Celowo postanowiłem nie zmieniać oryginalnego tytułu na język polski. Sprawdzałem różne tłumaczenia tego tytułu. Jedno z nich brzmiało „Pokusa”, ale dla mnie „La Bombe” to też „coś co wisi w powietrzu”… to taka „cisza przed burzą”. Akcja dzieje się na francuskiej Korsyce, stwierdziłem, że fajnie będzie zostawić pierwotny tytuł, który poniekąd odzwierciedla klimat miejsca zdarzenia i historię między bohaterami.

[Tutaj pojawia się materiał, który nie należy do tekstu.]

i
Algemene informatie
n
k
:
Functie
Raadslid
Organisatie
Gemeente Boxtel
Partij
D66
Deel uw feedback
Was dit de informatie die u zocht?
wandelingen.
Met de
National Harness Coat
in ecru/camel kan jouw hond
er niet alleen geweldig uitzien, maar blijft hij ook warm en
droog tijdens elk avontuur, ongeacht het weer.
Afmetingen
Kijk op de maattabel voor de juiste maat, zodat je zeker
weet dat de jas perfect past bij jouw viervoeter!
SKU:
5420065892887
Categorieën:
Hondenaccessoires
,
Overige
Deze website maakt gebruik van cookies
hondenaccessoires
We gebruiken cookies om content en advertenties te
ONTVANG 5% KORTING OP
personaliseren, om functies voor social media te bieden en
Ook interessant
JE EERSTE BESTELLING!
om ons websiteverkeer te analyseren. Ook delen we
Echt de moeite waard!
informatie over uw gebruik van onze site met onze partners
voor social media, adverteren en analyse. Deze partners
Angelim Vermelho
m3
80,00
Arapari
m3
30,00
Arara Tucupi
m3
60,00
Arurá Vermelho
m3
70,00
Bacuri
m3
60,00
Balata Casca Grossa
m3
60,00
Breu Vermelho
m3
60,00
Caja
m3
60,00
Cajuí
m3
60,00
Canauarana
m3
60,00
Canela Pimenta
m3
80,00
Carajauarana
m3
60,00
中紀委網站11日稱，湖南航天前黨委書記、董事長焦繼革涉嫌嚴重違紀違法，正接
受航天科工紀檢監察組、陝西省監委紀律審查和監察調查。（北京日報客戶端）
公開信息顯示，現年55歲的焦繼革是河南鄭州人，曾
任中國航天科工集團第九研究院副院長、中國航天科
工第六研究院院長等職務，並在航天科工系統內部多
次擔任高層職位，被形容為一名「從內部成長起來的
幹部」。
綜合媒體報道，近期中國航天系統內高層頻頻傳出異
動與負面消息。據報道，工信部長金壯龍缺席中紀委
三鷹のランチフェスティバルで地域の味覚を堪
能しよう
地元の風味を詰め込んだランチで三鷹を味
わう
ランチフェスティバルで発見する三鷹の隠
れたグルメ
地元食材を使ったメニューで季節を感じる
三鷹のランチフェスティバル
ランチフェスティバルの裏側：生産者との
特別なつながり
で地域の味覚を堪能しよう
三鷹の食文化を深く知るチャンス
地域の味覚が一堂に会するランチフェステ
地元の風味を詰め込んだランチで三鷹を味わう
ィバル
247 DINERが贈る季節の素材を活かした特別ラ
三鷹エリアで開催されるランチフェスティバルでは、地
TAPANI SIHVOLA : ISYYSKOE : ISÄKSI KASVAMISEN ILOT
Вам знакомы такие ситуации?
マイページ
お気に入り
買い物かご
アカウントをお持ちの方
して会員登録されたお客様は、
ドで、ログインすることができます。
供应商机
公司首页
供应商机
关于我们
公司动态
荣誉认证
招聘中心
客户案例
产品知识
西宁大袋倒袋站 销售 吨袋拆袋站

Nie chciałem też narzucać widzom swojej wizji, aby mogli zinterpretować sobie go na swój sposób.
Uchylmy rąbka tajemnicy, o czym jest ta sztuka?
To sztuka o tym, że najgorsza w relacji damsko-męskiej jest obojętność. „La Bombe” opowiada historię moich równolatków, których dopada małżeński kryzys i wyjeżdżają na Korsykę ratować swój związek, a jest o co walczyć, bo mają troje dzieci. Każdy z bohaterów próbuje też odnaleźć samego siebie, swoją tożsamość i bliskość do drugiej osoby. Zaczynają mówić o tym, co ich boli, co stracili i próbują zrozumieć dlaczego odsunęli się od siebie. Na wyjeździe jednak czeka ich wiele pokus… Sam w tym roku skończyłem 44 lata i na szczęście opowieści o kryzysach znam tylko z opowiadań znajomych (śmiech). Wiele osób po 40-stce dotyka tzw. kryzys wieku średniego. Szczerze mówiąc mam nadzieję, że los mnie oszczędzi i nie zajdą w moim życiu żadne drastyczne zmiany, które wywrócą moją rzeczywistość do góry nogami.
Pozwolę sobie zapytać, co pan robi, żeby w pana związek nie wdzierała się rutyna i obojętność?
W każdym związku po latach pojawia się trochę rutyny. Staram się jednak panować nad swoim życiem i kiedy zauważam, że coś brnie w złym kierunku próbuję to zastopować. Uważam, że w takich momentach warto zacząć od siebie i zastanowić się nad sobą, spojrzeć w lustro i odpowiedzieć sobie na pytanie „czy czasem ja nie robię czegoś źle”, żeby móc powiedzieć drugiej osobie co mnie boli. Oczywiście nie zawsze się to udaje, ale warto wyciągnąć wnioski.
Trzy lata temu został pan tatą, więc w pana domu chyba nie jest nudno?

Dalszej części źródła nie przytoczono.